__Exercice proposé 1__: Pour chacune des affirmations suivantes, dites si elle concorde avec le texte sur le discours à l’Académie. Répondez par oui ou par non et citez les mots décisifs du texte. (a) L’auteur du texte a lu le volume de poésies de cet homme. (b) Cet homme a écrit un vaudeville. (c) Le président est désigné sous le nom de coq.

Académie et cuisine. — Le Sigurd de Reyer. — César Frank et le Chasseur maudit, à Pasdeloup. — La Farandole de M. Th. Dubois, à l’Opéra. — Siéba, à i’Eden-Théàtre-Concert Colonne. — La Manon, de M. Massenet, à l’Opéra-Comique.

Il s’est trouvé un homme nouvellement palmé pour déclarer l’autre jour en pleine Académie, aux applaudissements des cinq Instituts et de toilettes approuvantes, que l’Art « devait être la consolation, sinon l’oubli du vrai ».

Cet homme est l’auteur d’un volume de poésies que j’ai eu le tort de ne point lire, d’un vaudeville et de quatre ou cinq comédies, dont deux notables : l’une parce qu’elle est en vers, l’autre parce qu’elle a réussi. Il a voulu se faire pardonner le vaudeville. Dans ce but, avant le chant du coq, il a renié trois fois l’art, son maître. Ensuite le coq, c’est-à-dire le président, a chanté sur le même ton, et, tranquillement, a proclamé la négation de la vérité.

__Section des données__:

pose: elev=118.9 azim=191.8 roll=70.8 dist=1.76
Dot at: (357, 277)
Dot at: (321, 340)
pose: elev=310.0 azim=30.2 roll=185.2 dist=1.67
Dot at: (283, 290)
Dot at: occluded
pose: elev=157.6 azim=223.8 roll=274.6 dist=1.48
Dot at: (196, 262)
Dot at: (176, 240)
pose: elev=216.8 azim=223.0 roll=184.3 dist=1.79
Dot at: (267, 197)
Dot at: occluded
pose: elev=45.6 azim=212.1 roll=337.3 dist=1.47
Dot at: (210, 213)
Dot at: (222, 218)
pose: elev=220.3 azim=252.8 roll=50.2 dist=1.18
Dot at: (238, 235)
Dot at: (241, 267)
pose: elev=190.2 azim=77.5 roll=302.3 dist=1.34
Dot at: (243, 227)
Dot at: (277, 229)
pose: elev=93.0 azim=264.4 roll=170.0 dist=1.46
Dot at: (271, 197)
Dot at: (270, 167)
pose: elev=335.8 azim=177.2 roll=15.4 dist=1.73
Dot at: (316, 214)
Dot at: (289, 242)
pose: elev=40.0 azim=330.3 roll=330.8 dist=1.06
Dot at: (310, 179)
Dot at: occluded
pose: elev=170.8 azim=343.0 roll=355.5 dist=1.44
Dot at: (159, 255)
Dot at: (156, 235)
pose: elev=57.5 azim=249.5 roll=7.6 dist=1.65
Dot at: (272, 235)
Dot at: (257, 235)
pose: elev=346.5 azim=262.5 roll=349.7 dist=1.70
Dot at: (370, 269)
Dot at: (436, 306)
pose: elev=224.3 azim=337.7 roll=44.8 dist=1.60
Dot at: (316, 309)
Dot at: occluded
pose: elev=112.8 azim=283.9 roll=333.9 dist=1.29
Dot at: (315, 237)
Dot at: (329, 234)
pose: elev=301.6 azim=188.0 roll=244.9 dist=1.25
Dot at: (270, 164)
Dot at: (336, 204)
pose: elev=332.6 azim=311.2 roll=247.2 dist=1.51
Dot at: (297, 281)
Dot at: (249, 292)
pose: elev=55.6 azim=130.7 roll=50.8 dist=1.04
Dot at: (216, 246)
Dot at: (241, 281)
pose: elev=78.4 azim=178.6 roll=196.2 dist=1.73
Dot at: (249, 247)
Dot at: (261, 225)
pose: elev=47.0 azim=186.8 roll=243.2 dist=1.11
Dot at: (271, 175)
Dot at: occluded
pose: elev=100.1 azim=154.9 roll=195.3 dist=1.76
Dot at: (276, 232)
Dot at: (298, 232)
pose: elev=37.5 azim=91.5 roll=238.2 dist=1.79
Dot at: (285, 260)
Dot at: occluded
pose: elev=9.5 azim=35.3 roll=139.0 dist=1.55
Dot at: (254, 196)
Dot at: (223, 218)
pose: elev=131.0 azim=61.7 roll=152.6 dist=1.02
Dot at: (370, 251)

__Exercice proposé 2__: Extrayez sans modification la partie des enregistrements qui s’ouvre sur la ligne contenant « pose: elev=57.5 azim=249.5 roll=7.6 dist=1.65 » et se termine à la fin des enregistrements, ces deux limites comprises.

__Réponse complète 1__:
(a) Non : « que j’ai eu le tort de ne point lire ».
(b) Oui : « d’un vaudeville et de quatre ou cinq comédies ».
(c) Oui : « Ensuite le coq, c’est-à-dire le président, a chanté sur le même ton ».

__Réponse complète 2__:
pose: elev=57.5 azim=249.5 roll=7.6 dist=1.65
Dot at: (272, 235)
Dot at: (257, 235)
pose: elev=346.5 azim=262.5 roll=349.7 dist=1.70
Dot at: (370, 269)
Dot at: (436, 306)
pose: elev=224.3 azim=337.7 roll=44.8 dist=1.60
Dot at: (316, 309)
Dot at: occluded
pose: elev=112.8 azim=283.9 roll=333.9 dist=1.29
Dot at: (315, 237)
Dot at: (329, 234)
pose: elev=301.6 azim=188.0 roll=244.9 dist=1.25
Dot at: (270, 164)
Dot at: (336, 204)
pose: elev=332.6 azim=311.2 roll=247.2 dist=1.51
Dot at: (297, 281)
Dot at: (249, 292)
pose: elev=55.6 azim=130.7 roll=50.8 dist=1.04
Dot at: (216, 246)
Dot at: (241, 281)
pose: elev=78.4 azim=178.6 roll=196.2 dist=1.73
Dot at: (249, 247)
Dot at: (261, 225)
pose: elev=47.0 azim=186.8 roll=243.2 dist=1.11
Dot at: (271, 175)
Dot at: occluded
pose: elev=100.1 azim=154.9 roll=195.3 dist=1.76
Dot at: (276, 232)
Dot at: (298, 232)
pose: elev=37.5 azim=91.5 roll=238.2 dist=1.79
Dot at: (285, 260)
Dot at: occluded
pose: elev=9.5 azim=35.3 roll=139.0 dist=1.55
Dot at: (254, 196)
Dot at: (223, 218)
pose: elev=131.0 azim=61.7 roll=152.6 dist=1.02
Dot at: (370, 251)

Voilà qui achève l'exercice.